# Six Min. Solutions Questiona



## jstehling (Aug 15, 2008)

All,

I have questions regarding the following from Six Minute Solutions - Structural PE:

45. How am I supposed to know to use ASD?

58. Section 8.7 of ACI-05 discussed clear span - why is 14' used in lieu of 15' for c.t.c?

62. Solution references Appendix with bars on two faces only, where can I find these other than the ACI design handbook?

64. Why is the unbraced length 18' and not 13' for the bottom half?

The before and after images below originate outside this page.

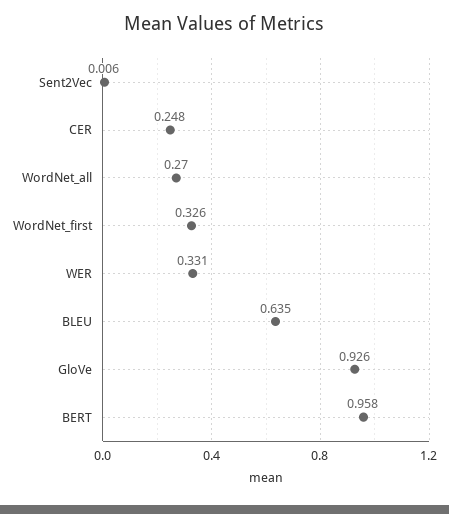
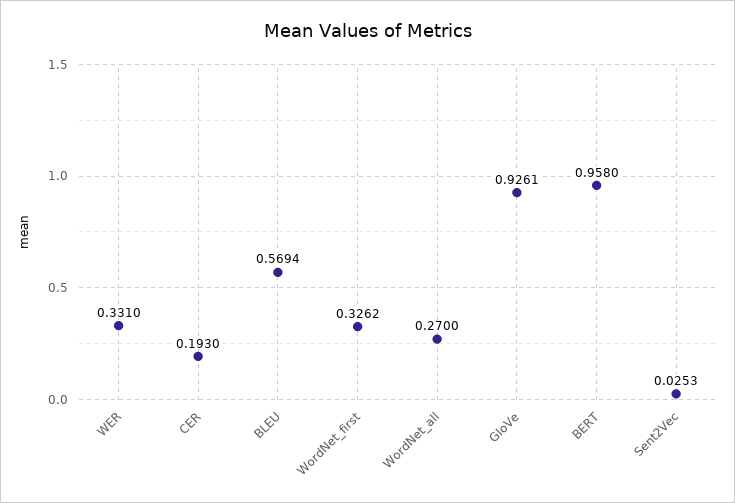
  {
-   "Sent2Vec": 0.006,
+   "Sent2Vec": 0.0253,
-   "CER": 0.248,
+   "CER": 0.193,
    "WordNet_all": 0.27,
    "WordNet_first": 0.3262,
    "WER": 0.331,
-   "BLEU": 0.635,
+   "BLEU": 0.5694,
    "GloVe": 0.9261,
    "BERT": 0.958
  }

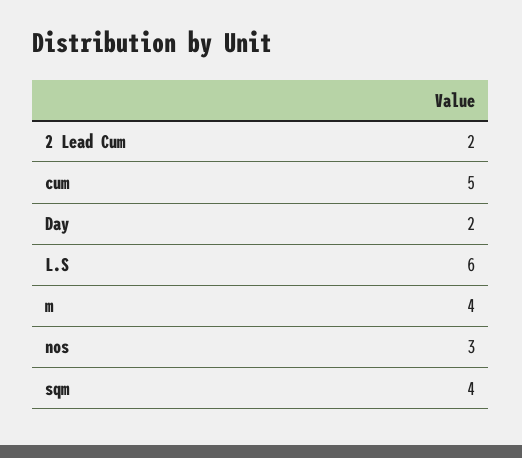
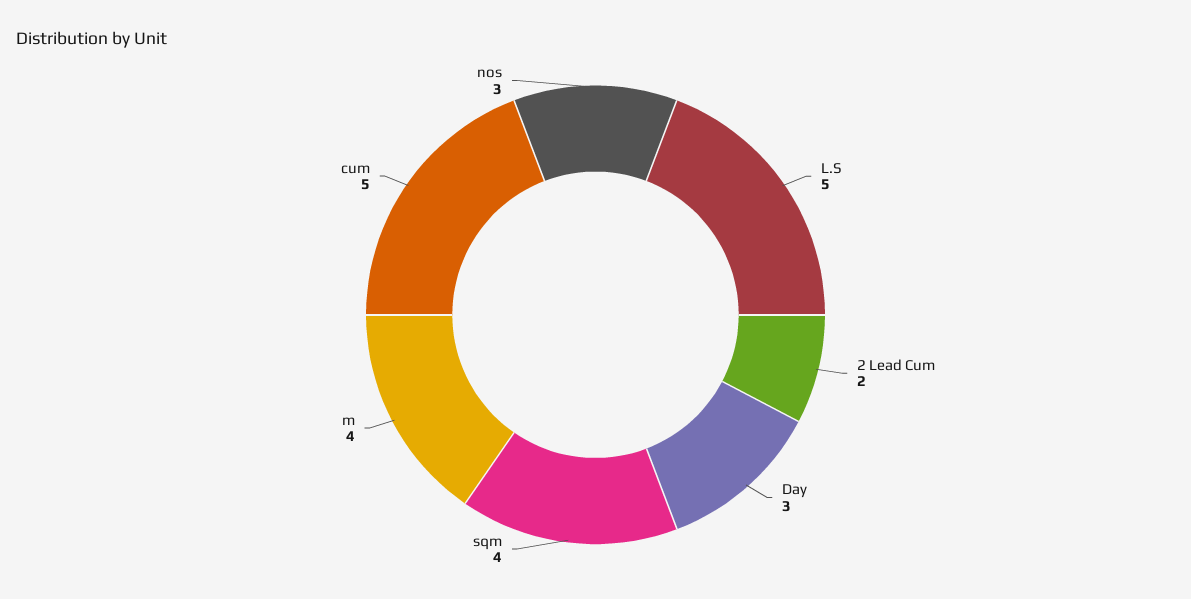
  {
    "2 Lead Cum": 2,
    "cum": 5,
-   "Day": 2,
+   "Day": 3,
-   "L.S": 6,
+   "L.S": 5,
    "m": 4,
    "nos": 3,
    "sqm": 4
  }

Thank you for your assistance.


----------



## ODB_PE (Aug 15, 2008)

jstehling said:


> All,
> I have questions regarding the following from Six Minute Solutions - Structural PE:
> 
> 45. How am I supposed to know to use ASD?
> ...


I don't have mine any more, so I cannot be of specific help. If you scan in some of the problems, I will try.

But, I will say:


You won't have to know ASD for the exam, but if you are completely uunfamiliar with ASD you should understand the basics. Which essentially was taking design loads at face value and using reduced material strength values.
The problems in SMS are typically far more advanced than what you will find on the exam
The "the other board" Books are notorious for errors. Be sure to check erratta:
http://ppi2pass.com/"the other board"/PPIInfo_pg_Errata-Errata.html

those bastards will make you create an account to see them.


----------



## jstehling (Aug 18, 2008)

ODB_PE said:


> I don't have mine any more, so I cannot be of specific help. If you scan in some of the problems, I will try.
> But, I will say:
> 
> 
> ...



thanks for the response. the only real difficulty with these problems overall (SMS) is the time in which it takes to answer. The overall depth of each solution is rarely a head scratcher. Now that Williams guy on the other hand really kicks my you know what.


----------